_Task brief_
Only these lines of the data below are wanted: the one with "The **Restaurant Registering", the one with "- For further", and any lines between them, each repeated exactly.

_Provided data_
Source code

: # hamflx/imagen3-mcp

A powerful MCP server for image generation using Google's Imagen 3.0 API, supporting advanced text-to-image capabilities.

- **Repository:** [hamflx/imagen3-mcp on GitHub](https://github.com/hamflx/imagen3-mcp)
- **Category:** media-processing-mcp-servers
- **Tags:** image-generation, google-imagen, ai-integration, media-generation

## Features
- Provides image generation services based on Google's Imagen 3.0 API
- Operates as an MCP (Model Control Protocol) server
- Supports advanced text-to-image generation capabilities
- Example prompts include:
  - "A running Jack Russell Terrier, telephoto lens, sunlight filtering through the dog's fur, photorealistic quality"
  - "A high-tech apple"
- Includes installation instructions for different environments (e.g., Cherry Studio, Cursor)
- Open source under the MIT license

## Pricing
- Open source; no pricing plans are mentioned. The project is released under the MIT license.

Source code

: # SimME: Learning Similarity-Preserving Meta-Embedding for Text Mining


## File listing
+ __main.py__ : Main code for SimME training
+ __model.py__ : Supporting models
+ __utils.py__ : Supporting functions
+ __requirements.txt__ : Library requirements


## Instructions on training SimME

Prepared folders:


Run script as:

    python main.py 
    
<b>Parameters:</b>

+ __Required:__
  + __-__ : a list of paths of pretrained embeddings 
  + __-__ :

==

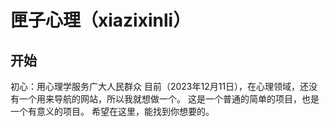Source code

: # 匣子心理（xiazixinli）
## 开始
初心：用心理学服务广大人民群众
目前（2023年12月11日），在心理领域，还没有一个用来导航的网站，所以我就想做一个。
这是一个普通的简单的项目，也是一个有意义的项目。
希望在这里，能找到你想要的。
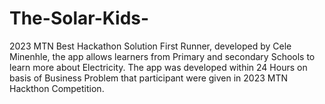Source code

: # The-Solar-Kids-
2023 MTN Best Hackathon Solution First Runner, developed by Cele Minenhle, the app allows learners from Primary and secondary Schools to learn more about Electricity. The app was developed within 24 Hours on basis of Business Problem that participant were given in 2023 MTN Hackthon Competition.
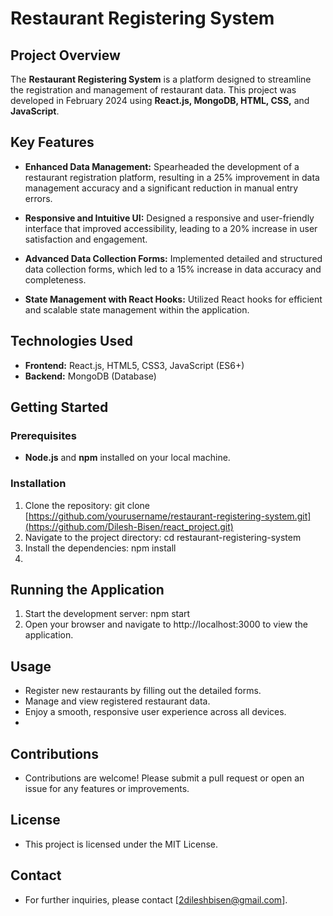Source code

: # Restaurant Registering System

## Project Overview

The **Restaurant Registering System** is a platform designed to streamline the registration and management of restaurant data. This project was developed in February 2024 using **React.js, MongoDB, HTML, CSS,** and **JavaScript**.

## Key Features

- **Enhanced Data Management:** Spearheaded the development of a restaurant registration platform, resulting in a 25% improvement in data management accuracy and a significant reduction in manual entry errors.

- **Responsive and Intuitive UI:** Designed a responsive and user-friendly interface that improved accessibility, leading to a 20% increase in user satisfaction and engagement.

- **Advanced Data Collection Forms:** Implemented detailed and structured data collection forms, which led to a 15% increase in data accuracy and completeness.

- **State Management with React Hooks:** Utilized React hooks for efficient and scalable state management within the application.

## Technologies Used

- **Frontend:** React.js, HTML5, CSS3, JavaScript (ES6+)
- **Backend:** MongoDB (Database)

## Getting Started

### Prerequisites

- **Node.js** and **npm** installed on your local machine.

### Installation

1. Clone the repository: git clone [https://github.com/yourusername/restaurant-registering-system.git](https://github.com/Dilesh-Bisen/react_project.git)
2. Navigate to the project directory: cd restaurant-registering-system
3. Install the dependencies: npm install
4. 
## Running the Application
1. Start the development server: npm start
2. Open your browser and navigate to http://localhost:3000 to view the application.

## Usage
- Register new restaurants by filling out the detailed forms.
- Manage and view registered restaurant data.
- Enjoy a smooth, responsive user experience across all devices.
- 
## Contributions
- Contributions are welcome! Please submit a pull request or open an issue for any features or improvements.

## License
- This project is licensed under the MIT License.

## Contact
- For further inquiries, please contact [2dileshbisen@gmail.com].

_Task solution_
The **Restaurant Registering System** is a platform designed to streamline the registration and management of restaurant data. This project was developed in February 2024 using **React.js, MongoDB, HTML, CSS,** and **JavaScript**.

## Key Features

- **Enhanced Data Management:** Spearheaded the development of a restaurant registration platform, resulting in a 25% improvement in data management accuracy and a significant reduction in manual entry errors.

- **Responsive and Intuitive UI:** Designed a responsive and user-friendly interface that improved accessibility, leading to a 20% increase in user satisfaction and engagement.

- **Advanced Data Collection Forms:** Implemented detailed and structured data collection forms, which led to a 15% increase in data accuracy and completeness.

- **State Management with React Hooks:** Utilized React hooks for efficient and scalable state management within the application.

## Technologies Used

- **Frontend:** React.js, HTML5, CSS3, JavaScript (ES6+)
- **Backend:** MongoDB (Database)

## Getting Started

### Prerequisites

- **Node.js** and **npm** installed on your local machine.

### Installation

1. Clone the repository: git clone [https://github.com/yourusername/restaurant-registering-system.git](https://github.com/Dilesh-Bisen/react_project.git)
2. Navigate to the project directory: cd restaurant-registering-system
3. Install the dependencies: npm install
4. 
## Running the Application
1. Start the development server: npm start
2. Open your browser and navigate to http://localhost:3000 to view the application.

## Usage
- Register new restaurants by filling out the detailed forms.
- Manage and view registered restaurant data.
- Enjoy a smooth, responsive user experience across all devices.
- 
## Contributions
- Contributions are welcome! Please submit a pull request or open an issue for any features or improvements.

## License
- This project is licensed under the MIT License.

## Contact
- For further inquiries, please contact [2dileshbisen@gmail.com].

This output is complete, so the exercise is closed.